Three workers were herding half a dozen feral horses into a makeshift chute with five-foot-high fencing.
According to the report, metal fencing panels were staked to the ground within a wooden corral.
The chute was being used to guide the animals into a horse trailer to be taken off the property.
“At approximately 10:30 a.m., two of the workers were attempting to close the chute by pivoting one of the metal panels across the entrance while the other attempted to keep the animals from escaping,” the report says.
“One horse escaped the chute by slipping through a gap as one of the metal fence panels was being dragged into position.
“A second horse, following the first, tried to leap the dragged panel, which broke upon impact entangling the horse. The broken panel knocked the victim to the ground and the horse rolled on top of him before getting up.”
The injuries were “not survivable,” the report says. Johnson died the next day at Whitehorse General Hospital.

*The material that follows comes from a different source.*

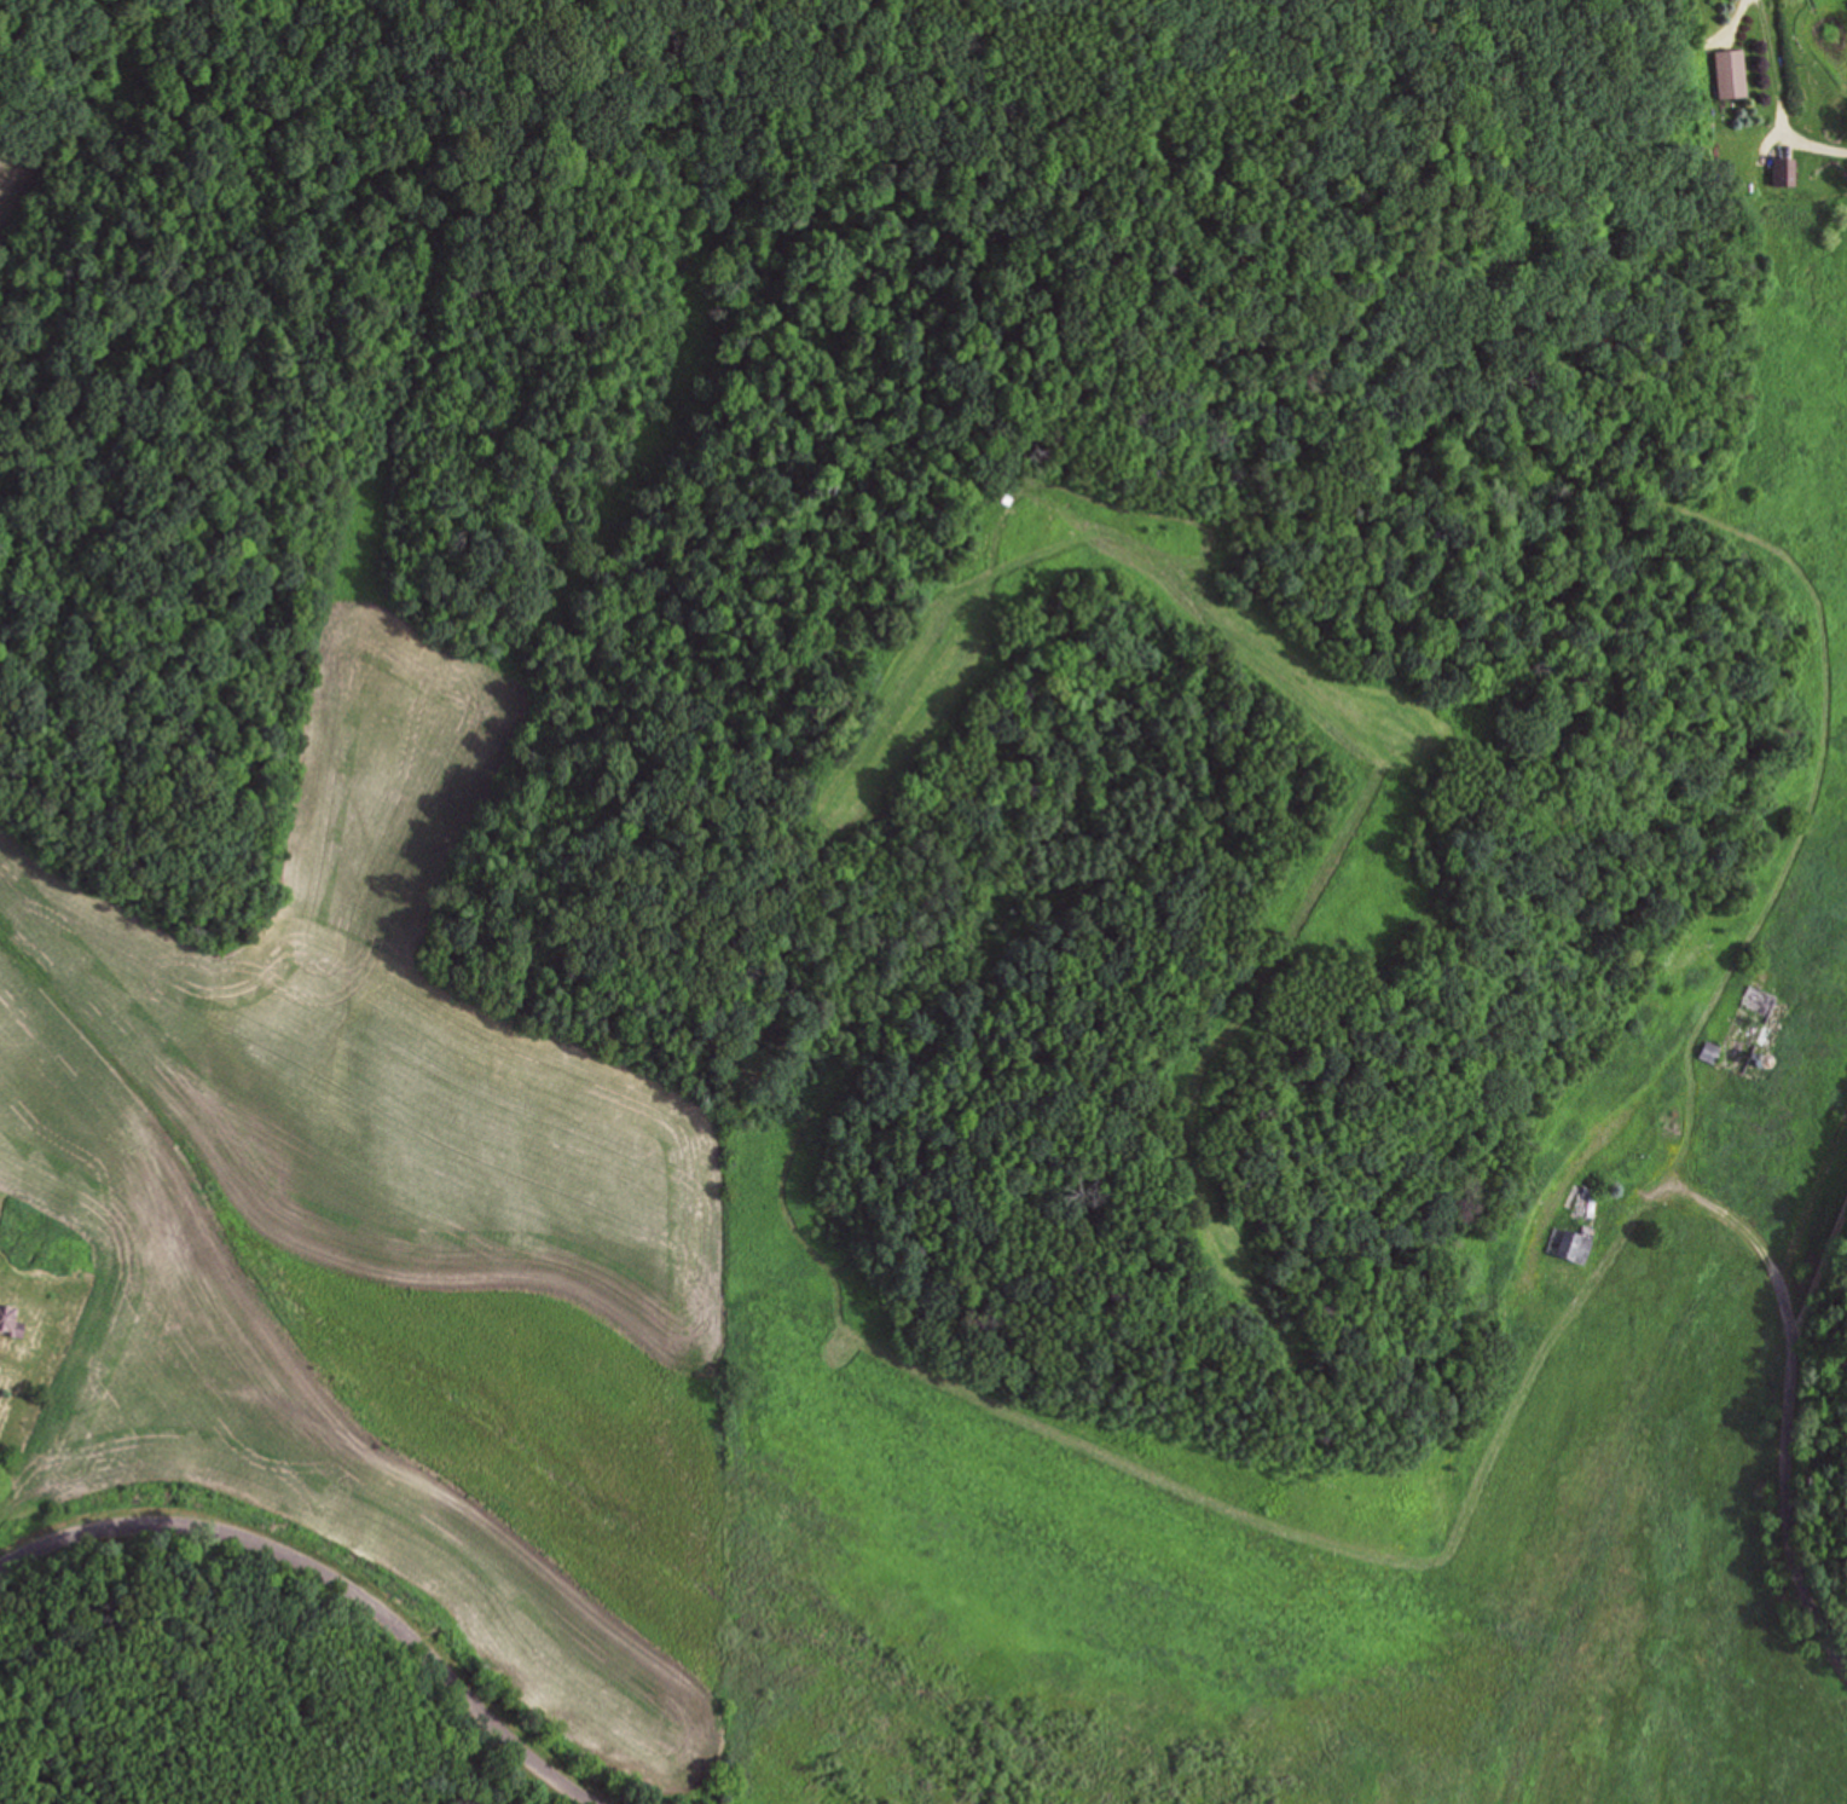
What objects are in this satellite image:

According to the board, the direct cause of the accident was “that the metal fence panels in the chute were not capable of withstanding the force applied against them and one failed when the wild horse attempted to jump it.”
Safety board spokesperson Richard Mostyn said the preliminary report is just a first step. A complete investigation could take more than a year.
“These preliminary findings are basically released to inform the public of the direct cause of the recent fatality,” he said.
“We really want other Yukoners who are corralling livestock or doing similar activities to examine their equipment and procedures so that other people aren’t injured or killed.”
In the report the safety board reminds all employers that they are required to provide staff with safe work procedures.
Mostyn said his office is nowhere near being able to say whether or not any charges or other sanctions could come from this case.
Ron Billingham, spokesperson for the Department of Energy, Mines and Resources, said no one from the department would be commenting until the full report is completed.
He said the contract to move the horses was awarded to Dan Sabo, a man with extensive previous experience.
“He was subcontractor to the previous livestock control officer. He’s been doing this contract for the Yukon government for the last couple of years.”
Billingham said the department is co-operating with the health and safety board’s investigation.